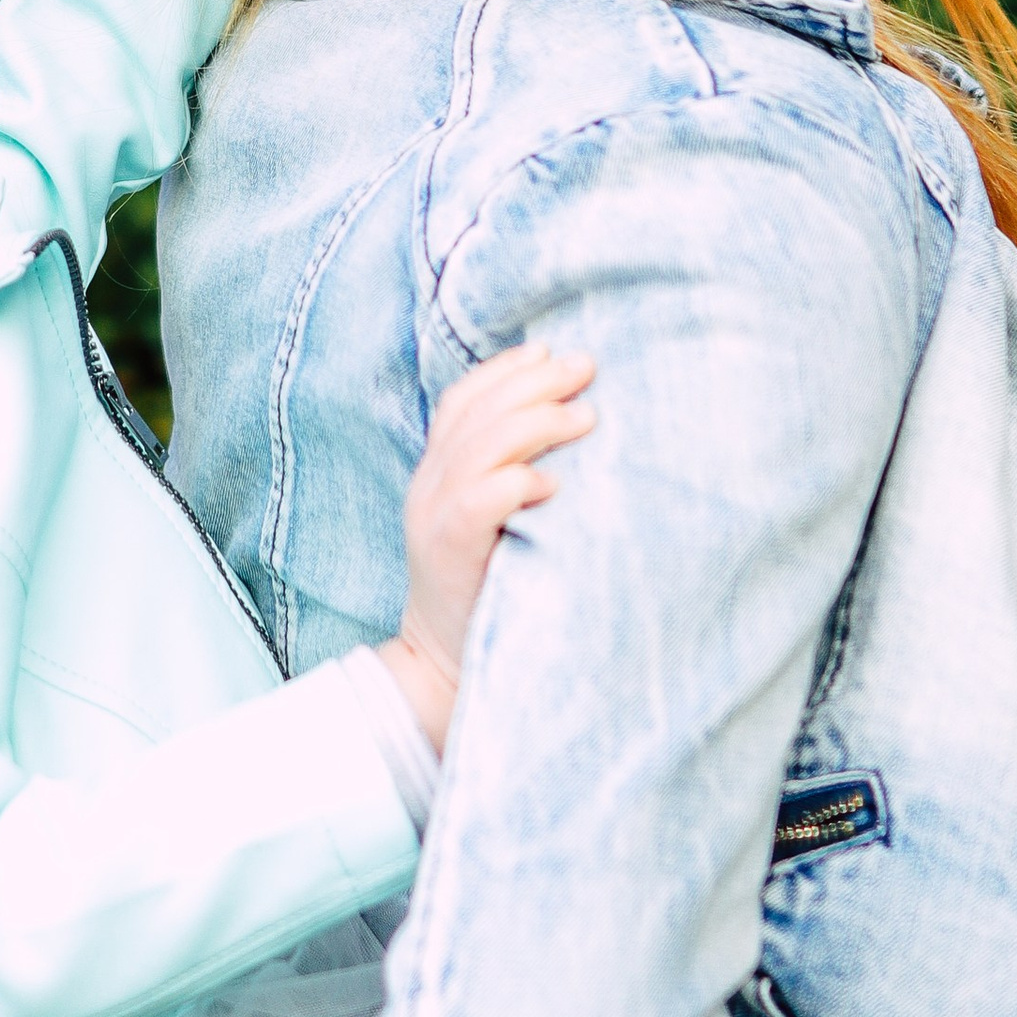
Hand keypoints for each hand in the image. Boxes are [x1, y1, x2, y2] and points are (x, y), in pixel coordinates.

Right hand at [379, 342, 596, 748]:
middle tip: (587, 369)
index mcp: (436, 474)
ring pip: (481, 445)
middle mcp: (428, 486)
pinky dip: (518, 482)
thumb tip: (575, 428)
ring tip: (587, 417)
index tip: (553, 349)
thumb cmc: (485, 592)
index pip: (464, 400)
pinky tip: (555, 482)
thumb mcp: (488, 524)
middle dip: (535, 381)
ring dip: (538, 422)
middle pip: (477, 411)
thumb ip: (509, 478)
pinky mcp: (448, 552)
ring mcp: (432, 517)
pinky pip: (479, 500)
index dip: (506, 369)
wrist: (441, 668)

· · · · ·

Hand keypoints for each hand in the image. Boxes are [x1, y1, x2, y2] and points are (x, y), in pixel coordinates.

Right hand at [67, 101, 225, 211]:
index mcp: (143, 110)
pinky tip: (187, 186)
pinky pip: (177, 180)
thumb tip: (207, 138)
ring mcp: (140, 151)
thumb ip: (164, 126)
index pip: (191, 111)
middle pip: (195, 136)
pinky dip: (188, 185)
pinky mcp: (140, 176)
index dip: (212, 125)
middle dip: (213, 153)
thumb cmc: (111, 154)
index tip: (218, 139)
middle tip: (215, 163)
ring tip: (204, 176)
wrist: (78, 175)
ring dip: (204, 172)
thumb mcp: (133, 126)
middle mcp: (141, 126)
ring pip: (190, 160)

· · · · ·

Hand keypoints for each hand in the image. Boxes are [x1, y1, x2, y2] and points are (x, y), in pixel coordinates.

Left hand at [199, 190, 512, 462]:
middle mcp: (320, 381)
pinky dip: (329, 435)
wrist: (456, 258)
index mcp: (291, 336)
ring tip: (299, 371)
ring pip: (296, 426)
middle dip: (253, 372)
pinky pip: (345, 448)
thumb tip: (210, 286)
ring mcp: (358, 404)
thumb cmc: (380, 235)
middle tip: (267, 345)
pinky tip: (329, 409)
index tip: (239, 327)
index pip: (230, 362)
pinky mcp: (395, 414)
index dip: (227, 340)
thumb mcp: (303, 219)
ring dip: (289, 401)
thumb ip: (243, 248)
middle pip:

· · · · ·

- Task
Among the lines above, repeat exactly those from the line with "pinky mcp: (140, 176)" to the line with "middle mcp: (141, 126)", counting both ends.

- Solution for this exercise
pinky mcp: (140, 176)
index dip: (212, 125)
middle dip: (213, 153)
thumb cmc: (111, 154)
index tip: (218, 139)
middle tip: (215, 163)
ring tip: (204, 176)
wrist: (78, 175)
ring dip: (204, 172)
thumb mcp: (133, 126)
middle mcp: (141, 126)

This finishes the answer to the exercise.